Miguel was very particular that his son should have plenty of fresh air; he was full of modern theories of education, and believed that children ought to live as much as possible out of doors from the earliest infancy. Thus, as soon as Maximina was able to go out, he began to take long walks with her through the Retiro. How happy our little mother was in having her husband at her side, and her baby in front of her!
And what a baby he was!
It was necessary to have followed his progress step by step, as she had for a month and a half, to appreciate the portentous gifts with which he was endowed, and the boundless resources of his unequalled genius. She would have been greatly offended had any one insinuated that he still sucked his fingers when he accidentally thrust them into his mouth; nothing of the kind! after he had been a fortnight in this vale of tears, he had raised his thumb to his mouth with the set and deliberate intention of sucking it, for nothing else. But this did not signify in the least that the said thumb was as satisfactory to him as his mamma's breast; he did it simply to amuse himself in moments of diversion. His exquisite and delicate taste was equally well shown by his energetic refusal to take the porridge which Juana had the impudence to offer him one day when his mother was having a nap.
The angry expression of his face and the screams with which he received the proposition gave no room for doubt; he would have preferred to die of hunger rather than run the risk of spoiling his digestion by such unsubstantial and harmful concoctions.
But the thing in which he best showed his practical talent, as well as the perfection of his character, was in sleeping. As soon as he was born he made up his mind that he was going to sleep twenty hours a day at the very least; all that was done to dissuade him from this intention was in vain; apparently he had weighty physiological reasons for carrying it out. When unfortunately any attention to him or attempt to keep him awake disturbed his plan, he would raise his voice to heaven, and the house in commotion.
Miguel would be the first to run to his aid, would take him in his arms and begin to walk up and down the corridors furiously, with the expectation—deluded man!—of putting him to sleep in that manner. The infant kept protesting more and more obstreperously against any such unsatisfactory method; the father would grow nervous after some time, and lest he should "dash him against the wall," he would turn him over to Juana's secular arm, but she rarely, also, had the good fortune to calm him. It was necessary to hand him over to his mother, who possessed in her beautiful and bounteous bosom the secret of putting to flight all his gloomy thoughts and making him see the world through rose-colored spectacles.

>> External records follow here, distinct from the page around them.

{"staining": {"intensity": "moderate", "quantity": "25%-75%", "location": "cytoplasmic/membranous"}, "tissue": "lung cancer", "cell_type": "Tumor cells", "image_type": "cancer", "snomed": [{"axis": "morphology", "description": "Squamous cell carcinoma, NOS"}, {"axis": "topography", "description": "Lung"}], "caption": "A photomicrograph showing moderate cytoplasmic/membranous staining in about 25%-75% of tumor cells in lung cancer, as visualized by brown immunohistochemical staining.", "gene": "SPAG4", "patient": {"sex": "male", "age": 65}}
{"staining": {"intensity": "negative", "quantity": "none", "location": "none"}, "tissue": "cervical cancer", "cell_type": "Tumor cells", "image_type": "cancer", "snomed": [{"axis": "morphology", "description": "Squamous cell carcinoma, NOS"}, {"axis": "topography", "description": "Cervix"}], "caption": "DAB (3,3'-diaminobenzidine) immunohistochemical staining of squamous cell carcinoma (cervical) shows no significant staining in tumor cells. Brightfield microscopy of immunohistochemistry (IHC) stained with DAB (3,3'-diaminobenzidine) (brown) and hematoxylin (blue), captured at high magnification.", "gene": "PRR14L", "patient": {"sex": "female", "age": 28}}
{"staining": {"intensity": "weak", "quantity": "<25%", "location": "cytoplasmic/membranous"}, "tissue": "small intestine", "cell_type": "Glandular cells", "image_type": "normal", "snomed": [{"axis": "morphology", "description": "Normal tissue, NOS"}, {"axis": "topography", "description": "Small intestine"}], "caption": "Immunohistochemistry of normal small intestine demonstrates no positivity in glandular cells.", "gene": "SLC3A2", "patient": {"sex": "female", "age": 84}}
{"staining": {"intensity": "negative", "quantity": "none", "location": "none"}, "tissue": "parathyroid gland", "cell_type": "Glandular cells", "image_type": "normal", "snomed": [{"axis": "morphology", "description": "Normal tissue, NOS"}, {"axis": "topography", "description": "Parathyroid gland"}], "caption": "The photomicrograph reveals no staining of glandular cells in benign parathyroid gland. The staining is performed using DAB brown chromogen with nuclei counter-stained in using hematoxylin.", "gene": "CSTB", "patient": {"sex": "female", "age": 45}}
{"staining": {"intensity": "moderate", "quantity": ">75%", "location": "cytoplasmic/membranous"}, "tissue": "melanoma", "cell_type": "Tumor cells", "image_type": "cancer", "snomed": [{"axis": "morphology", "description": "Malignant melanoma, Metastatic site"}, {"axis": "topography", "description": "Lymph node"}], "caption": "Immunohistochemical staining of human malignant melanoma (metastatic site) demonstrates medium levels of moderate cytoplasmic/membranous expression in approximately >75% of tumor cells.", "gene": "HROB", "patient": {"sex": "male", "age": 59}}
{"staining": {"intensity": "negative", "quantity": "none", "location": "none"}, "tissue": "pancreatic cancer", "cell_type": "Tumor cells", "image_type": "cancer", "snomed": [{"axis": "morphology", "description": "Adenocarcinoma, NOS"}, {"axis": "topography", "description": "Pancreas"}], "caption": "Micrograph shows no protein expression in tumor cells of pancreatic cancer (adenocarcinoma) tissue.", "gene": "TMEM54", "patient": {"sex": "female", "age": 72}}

"But is this little monster always going to look to his mamma for his food?" asked Miguel, anxiously.
Maximina smiled, and shrugged her shoulders, and gave her son a kiss, as if to say that she was ready to give a thousand lives for him.
But when it was least expected, Juana, rich in contrivances like Ulysses, found one which, for its novelty and efficacy, left all others far behind.
And like the majority of fertile and wonderful inventions it had the additional merit of being simple. It consisted in holding the child in her arms with its mouth up, and dandling him up and down gently, and singing in rhythmic motion a certain melody.